$Work, $Personal:

        Is there a need to standardize these? It seems to me that the
        reason for $* flags is to ensure functional compatibility
        between clients. I cannot think of any functionality that would
        be triggered by these flags. All they're really useful for is
        narrowing the view on a folder, and that can be done using
        any user flag. And for that sort of narrowing, having just
        these two flags is much too restrictive. If my mail is
        varied enough to require this sort of markup, odds are good
        that I'm going to be using a more fine-grained set of
        categories (e.g., work.sysadmin, work.benefits, personal.kids,
        personal.carinsurance).

I don't think these two should be standardized.

$Important

        This section attempts to define both the Priority and X-Priority
        RFC 2822 headers. This is completely out of scope for this
        document (and simply cannot be done in the case of X-Priority).

        The two paragraphs that refer to these headers must be removed. They
        could be replaced by text that suggests the delivery agent might
        want to set this flag based on examination of the RFC 2822 headers
        (but should not specifically refer to Priority or X-Priority).

$Adult

        The two MUSTs must be changed to MAYs. We're defining a tool,
        not a code of behaviour.

$Spam

        I think better functionality is achieved using $Junk and $NotJunk.
        The latter provides a mechanism for the user to override the server's
        or client's categorization. This is required functionality. The way
        Apple Mail handles this is for the client to set the Junk flag when
        its internal spam filter triggers on a message.
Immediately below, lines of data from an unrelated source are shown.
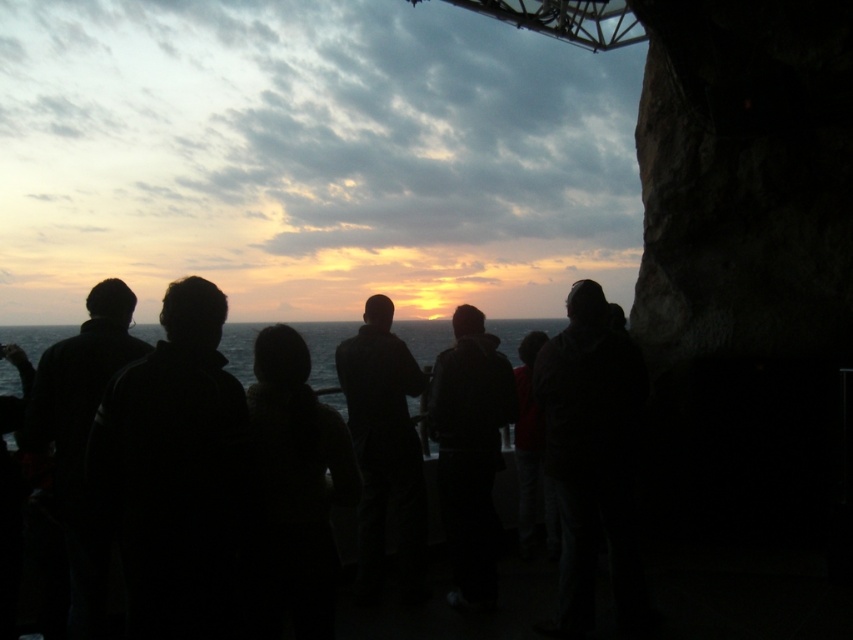
You are a photographer trying to capture the sunset scene. You notice two points in the image at coordinates point (328, 346) and point (318, 385). Based on their positions, which point is closer to the camera?

Point (318, 385) is closer to the camera because it is in front of point (328, 346).

You are a photographer trying to capture the sunset scene. You want to place the group of black matte people at center in the lower third of the frame. Are they currently positioned there?

The black matte people at center are located at point 0.677 on the x axis and 0.103 on the y axis. Since the lower third of the frame typically occupies the bottom portion of the image, their y coordinate of 0.103 places them within that area. Yes, they are positioned in the lower third of the frame.

You are a photographer trying to capture the sunset scene. You notice the black matte people at center and the olive green water at center. Which object should you adjust your camera focus to first if you want to ensure the people are in front of the water?

The black matte people at center is positioned on the right side of olive green water at center, so you should focus on the black matte people at center first since they are in front of the water.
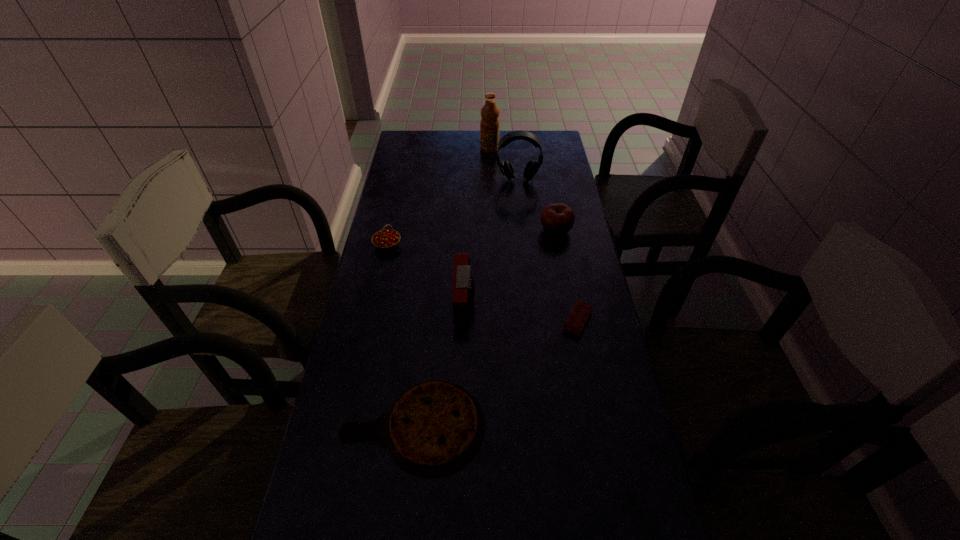
Where is `free space located on the label side of the fruit juice`? This screenshot has width=960, height=540. free space located on the label side of the fruit juice is located at coordinates (396, 148).

Locate an element on the screen. vacant space located on the label side of the fruit juice is located at coordinates (396, 148).

Locate an element on the screen. The height and width of the screenshot is (540, 960). free spot located on the ear cups of the sixth shortest object is located at coordinates (521, 212).

You are a GUI agent. You are given a task and a screenshot of the screen. Output one action in this format:
    pyautogui.click(x=<x>, y=<y>)
    Task: Click on the vacant space situated on the front-facing side of the camera
    The image size is (960, 540).
    Given the screenshot: What is the action you would take?
    pyautogui.click(x=495, y=301)

In order to click on free space located 0.060m on the back of the apple in this screenshot , I will do `click(552, 210)`.

Where is `free space located on the right of the fifth tallest object`? This screenshot has width=960, height=540. free space located on the right of the fifth tallest object is located at coordinates (466, 245).

Locate an element on the screen. Image resolution: width=960 pixels, height=540 pixels. vacant area located 0.240m on the right of the nearest object is located at coordinates (586, 426).

Image resolution: width=960 pixels, height=540 pixels. I want to click on vacant area situated 0.320m on the back of the Lego, so pyautogui.click(x=562, y=236).

Find the location of `object present at the far edge`. object present at the far edge is located at coordinates (489, 125).

Find the location of a particular element. This screenshot has width=960, height=540. strawberry positioned at the left edge is located at coordinates (386, 239).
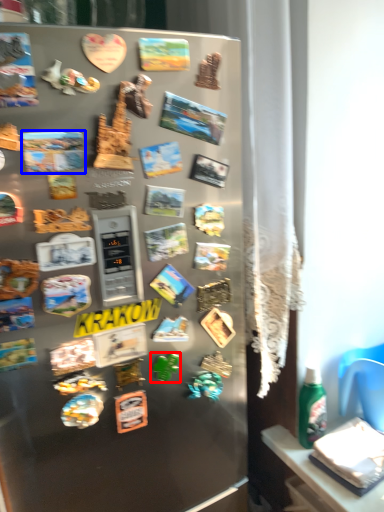
Question: Which object appears closest to the camera in this image, stuff (highlighted by a red box) or comic book (highlighted by a blue box)?

Choices:
 (A) stuff
 (B) comic book

Answer: (B)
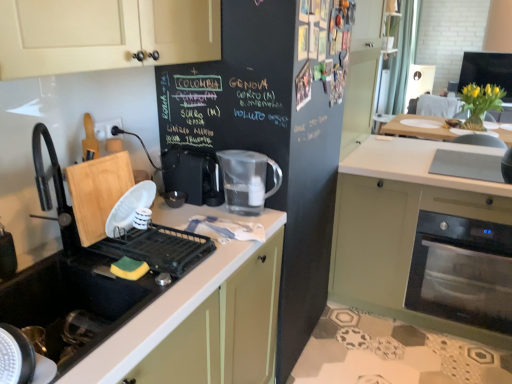
Question: Is green matte oven at lower right beside transparent plastic pitcher at center?

Choices:
 (A) no
 (B) yes

Answer: (A)

Question: Is green matte oven at lower right bigger than transparent plastic pitcher at center?

Choices:
 (A) yes
 (B) no

Answer: (A)

Question: Is green matte oven at lower right not close to transparent plastic pitcher at center?

Choices:
 (A) no
 (B) yes

Answer: (A)

Question: Is green matte oven at lower right smaller than transparent plastic pitcher at center?

Choices:
 (A) no
 (B) yes

Answer: (A)

Question: Is green matte oven at lower right turned away from transparent plastic pitcher at center?

Choices:
 (A) yes
 (B) no

Answer: (B)

Question: Considering the relative positions of green matte oven at lower right and transparent plastic pitcher at center in the image provided, is green matte oven at lower right to the left of transparent plastic pitcher at center from the viewer's perspective?

Choices:
 (A) yes
 (B) no

Answer: (B)

Question: Does black rubber sink at lower left have a lesser height compared to black plastic coffee machine at center?

Choices:
 (A) yes
 (B) no

Answer: (B)

Question: Is black rubber sink at lower left thinner than black plastic coffee machine at center?

Choices:
 (A) no
 (B) yes

Answer: (A)

Question: Are black rubber sink at lower left and black plastic coffee machine at center located far from each other?

Choices:
 (A) yes
 (B) no

Answer: (B)

Question: From a real-world perspective, is black rubber sink at lower left located beneath black plastic coffee machine at center?

Choices:
 (A) yes
 (B) no

Answer: (A)

Question: From the image's perspective, is black rubber sink at lower left over black plastic coffee machine at center?

Choices:
 (A) no
 (B) yes

Answer: (A)

Question: Is black rubber sink at lower left oriented away from black plastic coffee machine at center?

Choices:
 (A) yes
 (B) no

Answer: (B)

Question: Is green matte oven at lower right a part of black rubber sink at lower left?

Choices:
 (A) no
 (B) yes

Answer: (A)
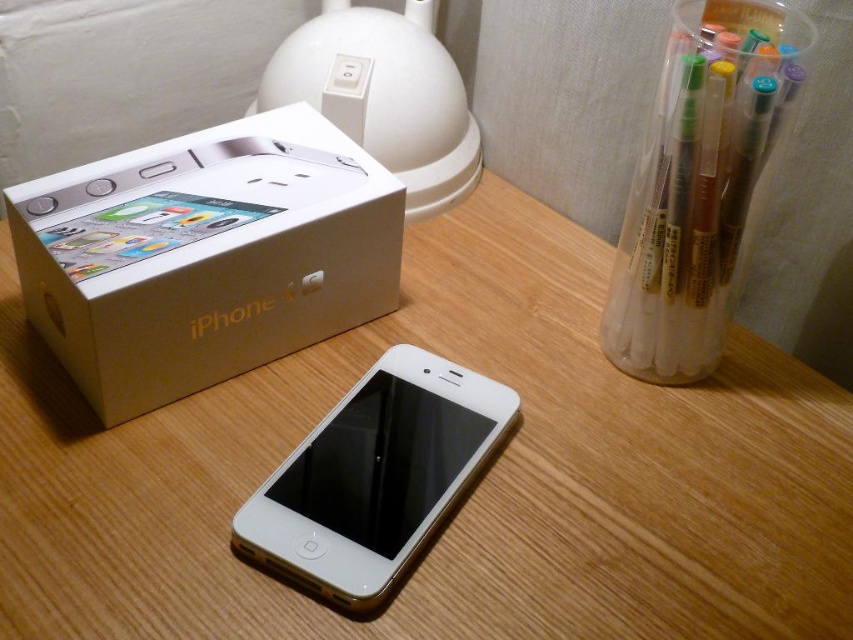
You are organizing items on a desk and have a white cardboard iPhone box at upper left and a white glossy iPod at center. Which item is wider?

The white cardboard iPhone box at upper left is wider than the white glossy iPod at center according to the description.

You are organizing items on a desk and need to place the white cardboard iphone box at upper left and the clear plastic pen at upper right. If you want to arrange them side by side horizontally, which item should be placed first to ensure they fit within the desk space?

The white cardboard iphone box at upper left should be placed first because it is wider than the clear plastic pen at upper right, so positioning it first ensures there is enough space for both items side by side.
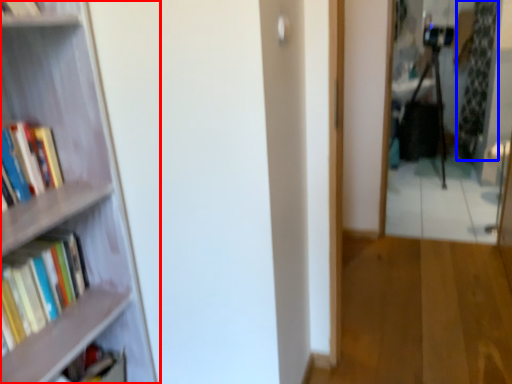
Question: Among these objects, which one is nearest to the camera, bookcase (highlighted by a red box) or curtain (highlighted by a blue box)?

Choices:
 (A) bookcase
 (B) curtain

Answer: (A)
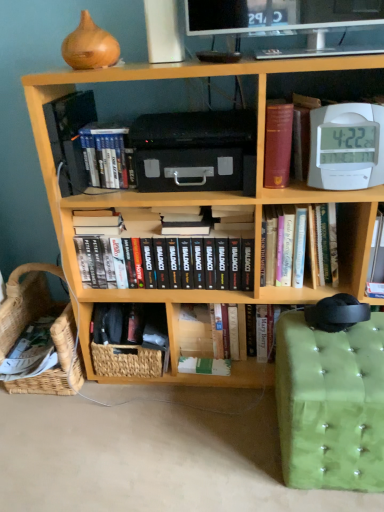
Find the location of a particular element. white plastic clock at upper right, acting as the first book starting from the right is located at coordinates (344, 145).

Describe the element at coordinates (195, 330) in the screenshot. I see `hardcover book at center, placed as the 2th paperback book when sorted from bottom to top` at that location.

Locate an element on the screen. Image resolution: width=384 pixels, height=512 pixels. woven basket at lower left, acting as the 1th basket starting from the right is located at coordinates (132, 344).

What do you see at coordinates (204, 366) in the screenshot?
I see `white paper at center, the second paperback book positioned from the back` at bounding box center [204, 366].

This screenshot has width=384, height=512. What do you see at coordinates (331, 404) in the screenshot?
I see `green tufted fabric swivel chair at lower right` at bounding box center [331, 404].

Image resolution: width=384 pixels, height=512 pixels. Identify the location of leather-bound book at upper right, positioned as the first paperback book in top-to-bottom order. click(278, 143).

Which is more to the right, hardcover book at center, the first paperback book in the back-to-front sequence, or wooden bookcase at center?

Positioned to the right is wooden bookcase at center.

From the image's perspective, which is above, hardcover book at center, placed as the third paperback book when sorted from front to back, or wooden bookcase at center?

wooden bookcase at center is shown above in the image.

How different are the orientations of hardcover book at center, placed as the third paperback book when sorted from front to back, and wooden bookcase at center in degrees?

hardcover book at center, placed as the third paperback book when sorted from front to back, and wooden bookcase at center are facing 0.246 degrees away from each other.

Does point (189, 352) appear closer or farther from the camera than point (135, 218)?

Clearly, point (189, 352) is more distant from the camera than point (135, 218).

Considering the sizes of leather-bound book at upper right, placed as the third paperback book when sorted from back to front, and hardcover book at center, placed as the third paperback book when sorted from front to back, in the image, is leather-bound book at upper right, placed as the third paperback book when sorted from back to front, taller or shorter than hardcover book at center, placed as the third paperback book when sorted from front to back,?

Clearly, leather-bound book at upper right, placed as the third paperback book when sorted from back to front, is taller compared to hardcover book at center, placed as the third paperback book when sorted from front to back.

Is leather-bound book at upper right, positioned as the first paperback book in top-to-bottom order, in contact with hardcover book at center, placed as the third paperback book when sorted from front to back?

leather-bound book at upper right, positioned as the first paperback book in top-to-bottom order, and hardcover book at center, placed as the third paperback book when sorted from front to back, are clearly separated.

Which of these two, leather-bound book at upper right, which is the 1th paperback book from front to back, or hardcover book at center, placed as the third paperback book when sorted from front to back, is wider?

hardcover book at center, placed as the third paperback book when sorted from front to back, is wider.

Does point (264, 158) come behind point (207, 355)?

No.

Is green tufted fabric swivel chair at lower right taller or shorter than white plastic clock at upper right, acting as the first book starting from the right?

Clearly, green tufted fabric swivel chair at lower right is taller compared to white plastic clock at upper right, acting as the first book starting from the right.

Which is less distant, (x=365, y=349) or (x=371, y=173)?

Point (x=365, y=349) is positioned closer to the camera compared to point (x=371, y=173).

Between green tufted fabric swivel chair at lower right and white plastic clock at upper right, acting as the first book starting from the right, which one is positioned in front?

Positioned in front is green tufted fabric swivel chair at lower right.

From the image's perspective, relative to hardcover books at center left, positioned as the 1th book in left-to-right order, is woven natural basket at lower left, the 2th basket in the right-to-left sequence, above or below?

woven natural basket at lower left, the 2th basket in the right-to-left sequence, is situated lower than hardcover books at center left, positioned as the 1th book in left-to-right order, in the image.

Is woven natural basket at lower left, the 2th basket in the right-to-left sequence, at the right side of hardcover books at center left, positioned as the 1th book in left-to-right order?

No.

Is woven natural basket at lower left, the 2th basket in the right-to-left sequence, smaller than hardcover books at center left, positioned as the 1th book in left-to-right order?

Incorrect, woven natural basket at lower left, the 2th basket in the right-to-left sequence, is not smaller in size than hardcover books at center left, positioned as the 1th book in left-to-right order.

Is woven natural basket at lower left, the 2th basket in the right-to-left sequence, placed right next to hardcover books at center left, positioned as the 1th book in left-to-right order?

No, woven natural basket at lower left, the 2th basket in the right-to-left sequence, is not making contact with hardcover books at center left, positioned as the 1th book in left-to-right order.

Relative to green tufted fabric swivel chair at lower right, is hardcover book at center, the third book viewed from the left, in front or behind?

hardcover book at center, the third book viewed from the left, is positioned farther from the viewer than green tufted fabric swivel chair at lower right.

Locate an element on the screen. This screenshot has width=384, height=512. book that is the 2nd object located behind the green tufted fabric swivel chair at lower right is located at coordinates (323, 244).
If I decide the message
        is not spam I can hit a button that says "this isn't spam" which then
        sets the NotJunk flag, and clears the Junk flag. If, at a later time,
        the client needs to resync the folder for some reason (causing it to
        re-apply the spam filter tests), the NotJunk marked messages won't
        get re-classified as spam.

$Forwarded

        Is this really useful in real life? Without knowing who the message
        was forwarded to, and when, I don't see much practical value. This
        information is better stored using annotate.